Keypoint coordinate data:
BEGIN

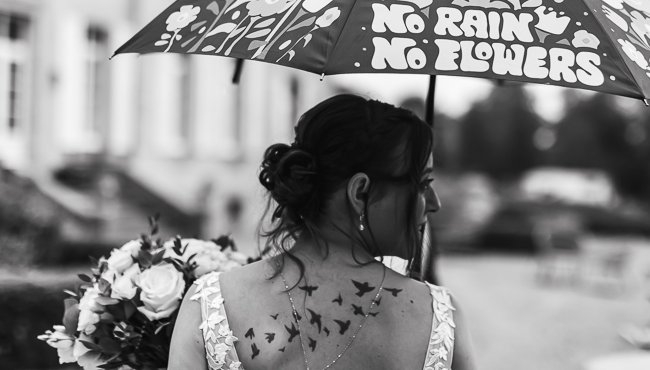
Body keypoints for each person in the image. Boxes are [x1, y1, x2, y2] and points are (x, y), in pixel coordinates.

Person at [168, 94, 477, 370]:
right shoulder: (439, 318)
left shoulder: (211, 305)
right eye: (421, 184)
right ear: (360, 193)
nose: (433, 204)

END
BEGIN

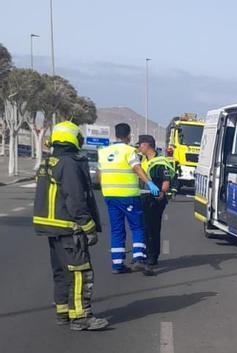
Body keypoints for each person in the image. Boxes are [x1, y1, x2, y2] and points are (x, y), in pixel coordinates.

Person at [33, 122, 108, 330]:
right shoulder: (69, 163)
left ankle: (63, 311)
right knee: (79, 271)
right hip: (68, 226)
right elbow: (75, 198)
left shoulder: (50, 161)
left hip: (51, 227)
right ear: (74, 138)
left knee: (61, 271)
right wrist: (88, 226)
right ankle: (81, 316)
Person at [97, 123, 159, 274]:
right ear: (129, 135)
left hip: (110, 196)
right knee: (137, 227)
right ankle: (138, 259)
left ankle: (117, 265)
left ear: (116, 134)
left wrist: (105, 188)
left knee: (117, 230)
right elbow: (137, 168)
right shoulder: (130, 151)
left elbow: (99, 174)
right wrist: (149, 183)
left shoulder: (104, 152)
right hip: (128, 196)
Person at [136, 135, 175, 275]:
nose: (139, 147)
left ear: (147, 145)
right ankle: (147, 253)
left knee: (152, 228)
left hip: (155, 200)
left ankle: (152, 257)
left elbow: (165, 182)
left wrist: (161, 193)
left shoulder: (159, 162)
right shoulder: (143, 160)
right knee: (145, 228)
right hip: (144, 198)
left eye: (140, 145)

END

WORK REQUEST: Only the lines above starting at the one containing "right wrist: (149, 183)" and ending at the one containing "left eye: (140, 145)", both included, are to be returned, exactly as they read.

ANSWER BOX:
right wrist: (149, 183)
left shoulder: (104, 152)
right hip: (128, 196)
Person at [136, 135, 175, 275]:
nose: (139, 147)
left ear: (147, 145)
right ankle: (147, 253)
left knee: (152, 228)
left hip: (155, 200)
left ankle: (152, 257)
left elbow: (165, 182)
left wrist: (161, 193)
left shoulder: (159, 162)
right shoulder: (143, 160)
right knee: (145, 228)
right hip: (144, 198)
left eye: (140, 145)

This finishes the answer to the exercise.